A year ago I built an app to keep track of pickup volleyball game scores and payments. It works well, but after a year of regular use it's time to update it with some improvements.
Today I'll walk you through some of the details I considered when deciding to switch to a NoSQL storage solution.
Why Azure NoSQL Table Storage
Azure SQL has been good to me - it works, it's familiar, and it's relatively inexpensive. However, even though the \$5/month Azure SQL bill isn't cost prohibitive (especially with free credits :)), ideally I'd love the app to be able to fund itself via the fractions of a penny that get rounded up as part of the app's balancing logic.
Azure Table Storage in comparison is dirt cheap. As of the time I'm writing this, it will cost me about \$.05/month to store and access my < 1gb of application data.
Another option I considered is Azure SQL Serverless. This is a nice alternative because it would allow me to keep the relational structure of my data, however based on my historical app usage patterns it would definitely end up costing more than Azure Table Storage. Cool service, but not a good fit for my scenario.
Another reason I went with Azure Table Storage is its simplicity.
Azure offers an alternative table storage option called Cosmos DB. Cosmos DB is Azure's premium table storage offering, but it was overkill for what my app needed.
Yes, Cosmo DB's global distribution is cool. Yes, its additional indexes on my data is great. However, as I mentioned, cost is the biggest factor in how I'm deciding on a storage solution for this project. And Cosmos DB has lots of great features, but they come at a price.
My preference for this app is to pay more up front in development time to create a better design then rely on a service that does some of that for me at a higher monthly cost. In this case, simple features will accomplish what I need, so that's what I'm going with.
Design Considerations for Azure Table Storage
When rewriting my app's data layer, there were several new things that I had to account for in Azure Table Storage.
The primary key in Azure Table Storage is made up of two columns: PartitionKey and RowKey. This composite primary key is also the clustered (and only!) index for the table.
The PartitionKey in particular is important because it determines whether related rows of data will exist on the same underlying server or not. Different PartitionKey values may end up on different servers. This can be a good thing if you factor in parallel access in your design, or a significant bottleneck if all of your data ends up residing on a single server.
There are two aspects of latency to consider.
The first is how far you are from your Azure region. For me, this isn't a huge deal since the only users of the app are currently in northeast Ohio, so choosing to store all of the data in the same region is good enough.

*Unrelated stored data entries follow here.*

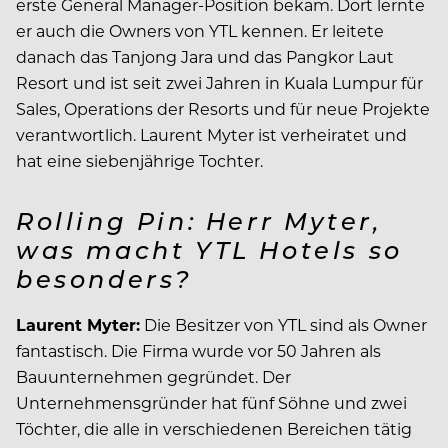
erste General Manager-Position bekam. Dort lernte
er auch die Owners von YTL kennen. Er leitete
danach das Tanjong Jara und das Pangkor Laut
Resort und ist seit zwei Jahren in Kuala Lumpur für
Sales, Operations der Resorts und für neue Projekte
verantwortlich. Laurent Myter ist verheiratet und
hat eine siebenjährige Tochter.
Rolling Pin: Herr Myter,
was macht YTL Hotels so
besonders?
Laurent Myter:
Die Besitzer von YTL sind als Owner
fantastisch. Die Firma wurde vor 50 Jahren als
Bauunternehmen gegründet. Der
Unternehmensgründer hat fünf Söhne und zwei
Töchter, die alle in verschiedenen Bereichen tätig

The bigger consideration for this app is that with Azure Table Storage, you can't do any joins with your data. Well, you can join in your app, but you can't join in Azure itself.
This means that design is critical to reducing latency since joining multiple tables of data in your app will require multiple calls to the Azure Table Storage service. This is not something that is necessarily a deal breaker, just something that needs to be considered, especially if coming from a relational SQL background where you are using JOINs to filter and reduce your data before it is returned to your app.
Row Size Limitations
NoSQL gets a lot hate for its common pattern of storing giant blobs of semi-structured data in a single field (this design makes sense when considering the latency considerations).
However, this becomes a delicate balancing act since each row in Azure Table Storage can only be a maximum of 1mb in size. This causes you to want to fit as much data into a single call as possible (to reduce the number of calls) while also not exceeding the 1mb row size.
Azure Table Storage does allow up to 252 columns of data per table (plus the required PartitionKey, RowKey, and Timestamp columns) so at least your 1mb of data will be organized.
The above details were the primary considerations I had to take into account for my specific app. There are things data like data consistency, durability, and more that you may want to take into account based on your app's goals and usage patterns.
While NoSQL can often break many of the relational concepts we are used to using, it is often the means for achieving the cheapest pay-only-for-what-you-use pricing on cloud providers.